The main idea is to build an AI to beat a cuphead boss. However, this AI will require two machine-learning tasks. The first is to take images of the gameplay as input and it will produce object recognition through classification and labelling. The second task is with the labeled objects recognized as the input it will train a neural network again to output actions to beat the boss. The application this AI will be tested on is Cuphead, and we will have an account with the Cuphead boss unlocked and control for the same game state. We will utilize Python and tensorflow GPU locally to train our AI.
We anticipate using convolutional neural networks for object recognition via image classification. We will incorporate reinforcement learning with on-policy algorithms such as proximal policy optimization and reward signals such as positive rewards for a reduction in boss health and negative penalties for a decrease in player health.
The project’s success will be quantitatively evaluated using two primary metrics: boss health reduction and player health preservation. For each test, we will calculate the percentage of the boss’s health depleted by the AI and compare it to the player’s health remaining. The baseline performance will be a random action agent, which is expected to deplete minimal boss health (<25%) and lose all player health quickly. Our AI is expected to improve boss health reduction by at least 60% compared to the baseline while maintaining over two player health points on average. Evaluation will be conducted on consistent game states, ensuring that the boss, player attributes, and game environment are controlled and identical across trials.

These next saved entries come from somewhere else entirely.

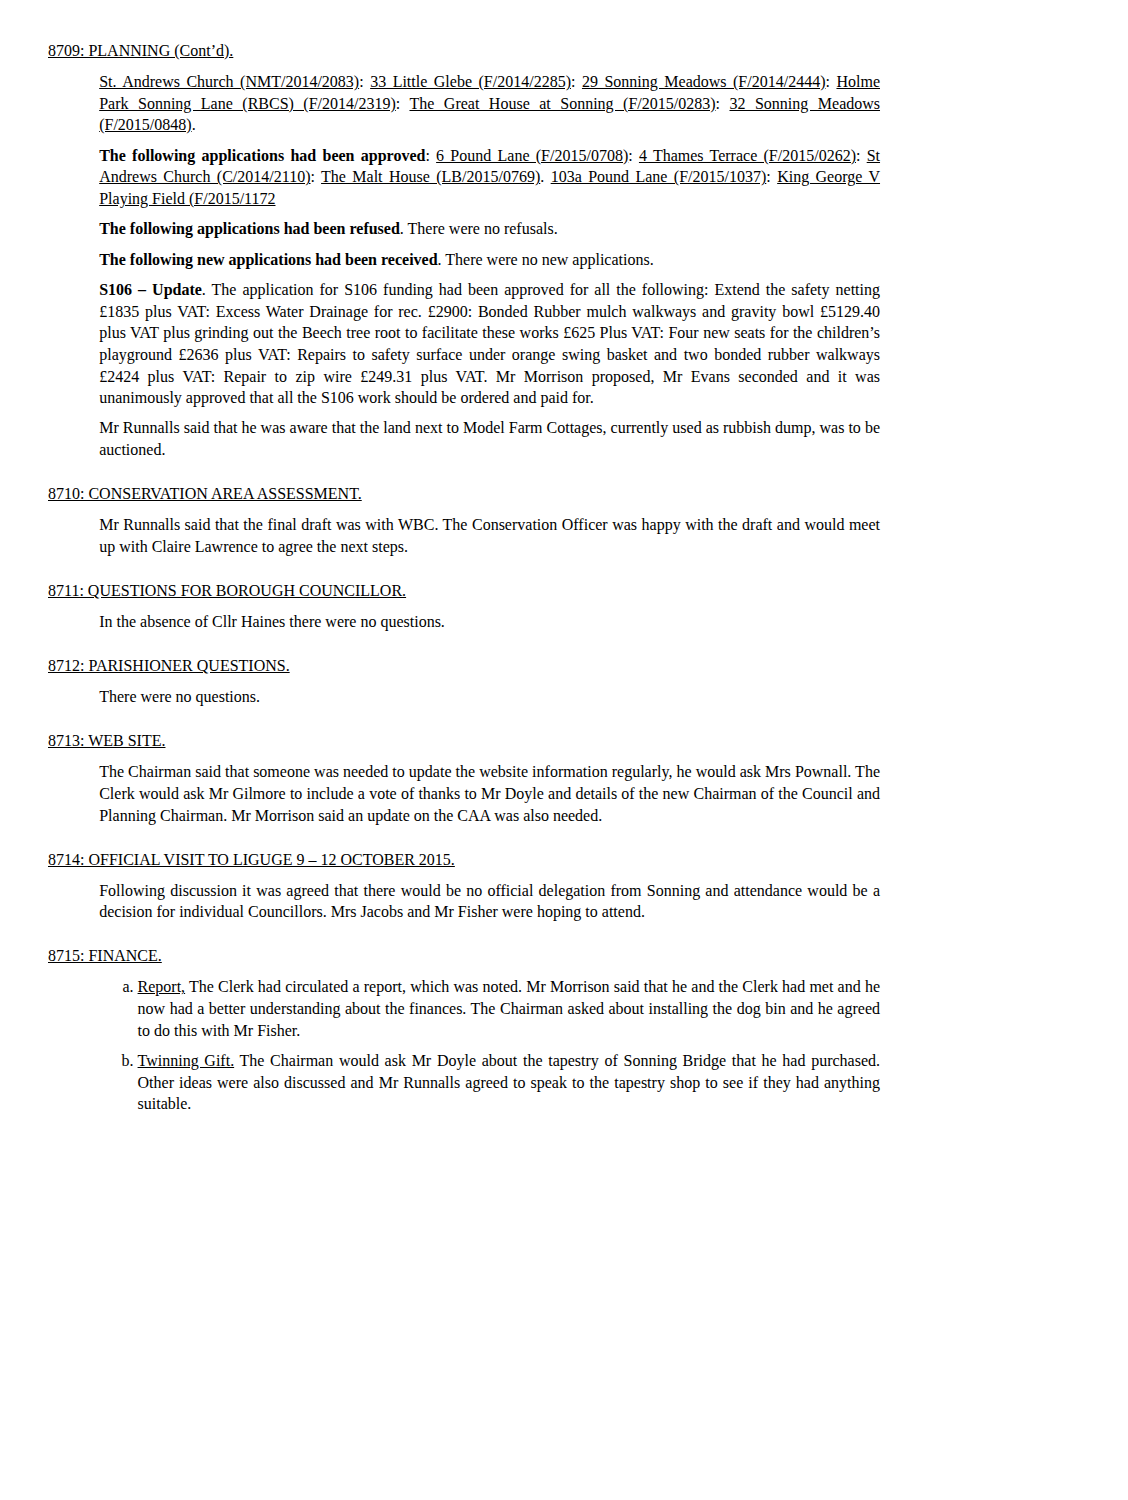8709: PLANNING (Cont’d).
St. Andrews Church (NMT/2014/2083): 33 Little Glebe (F/2014/2285): 29 Sonning Meadows (F/2014/2444): Holme Park Sonning Lane (RBCS) (F/2014/2319): The Great House at Sonning (F/2015/0283): 32 Sonning Meadows (F/2015/0848).
The following applications had been approved: 6 Pound Lane (F/2015/0708): 4 Thames Terrace (F/2015/0262): St Andrews Church (C/2014/2110): The Malt House (LB/2015/0769). 103a Pound Lane (F/2015/1037): King George V Playing Field (F/2015/1172
The following applications had been refused. There were no refusals.
The following new applications had been received. There were no new applications.
S106 – Update. The application for S106 funding had been approved for all the following: Extend the safety netting £1835 plus VAT: Excess Water Drainage for rec. £2900: Bonded Rubber mulch walkways and gravity bowl £5129.40 plus VAT plus grinding out the Beech tree root to facilitate these works £625 Plus VAT: Four new seats for the children’s playground £2636 plus VAT: Repairs to safety surface under orange swing basket and two bonded rubber walkways £2424 plus VAT: Repair to zip wire £249.31 plus VAT. Mr Morrison proposed, Mr Evans seconded and it was unanimously approved that all the S106 work should be ordered and paid for.
Mr Runnalls said that he was aware that the land next to Model Farm Cottages, currently used as rubbish dump, was to be auctioned.
8710: CONSERVATION AREA ASSESSMENT.
Mr Runnalls said that the final draft was with WBC. The Conservation Officer was happy with the draft and would meet up with Claire Lawrence to agree the next steps.
8711: QUESTIONS FOR BOROUGH COUNCILLOR.
In the absence of Cllr Haines there were no questions.
8712: PARISHIONER QUESTIONS.
There were no questions.
8713: WEB SITE.
The Chairman said that someone was needed to update the website information regularly, he would ask Mrs Pownall. The Clerk would ask Mr Gilmore to include a vote of thanks to Mr Doyle and details of the new Chairman of the Council and Planning Chairman. Mr Morrison said an update on the CAA was also needed.
8714: OFFICIAL VISIT TO LIGUGE 9 – 12 OCTOBER 2015.
Following discussion it was agreed that there would be no official delegation from Sonning and attendance would be a decision for individual Councillors. Mrs Jacobs and Mr Fisher were hoping to attend.
8715: FINANCE.
Report, The Clerk had circulated a report, which was noted. Mr Morrison said that he and the Clerk had met and he now had a better understanding about the finances. The Chairman asked about installing the dog bin and he agreed to do this with Mr Fisher.
Twinning Gift. The Chairman would ask Mr Doyle about the tapestry of Sonning Bridge that he had purchased. Other ideas were also discussed and Mr Runnalls agreed to speak to the tapestry shop to see if they had anything suitable.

To verify the project works, we will manually observe performance between intervals of several iterations. Internals of the algorithm, such as the object recognition output, will be visualized using overlays on gameplay videos to verify the accurate classification and labeling of objects. Additionally, we will analyze the AI’s decision-making process by plotting action probabilities or Q-values over time to ensure logical consistency. The ultimate goal is for the AI to consistently beat the boss without losing any health and adapt to unexpected attack patterns or environmental changes, demonstrating robust and generalizable gameplay strategies. Achieving this would showcase the AI’s capacity to handle complex decision-making in real-time gameplay.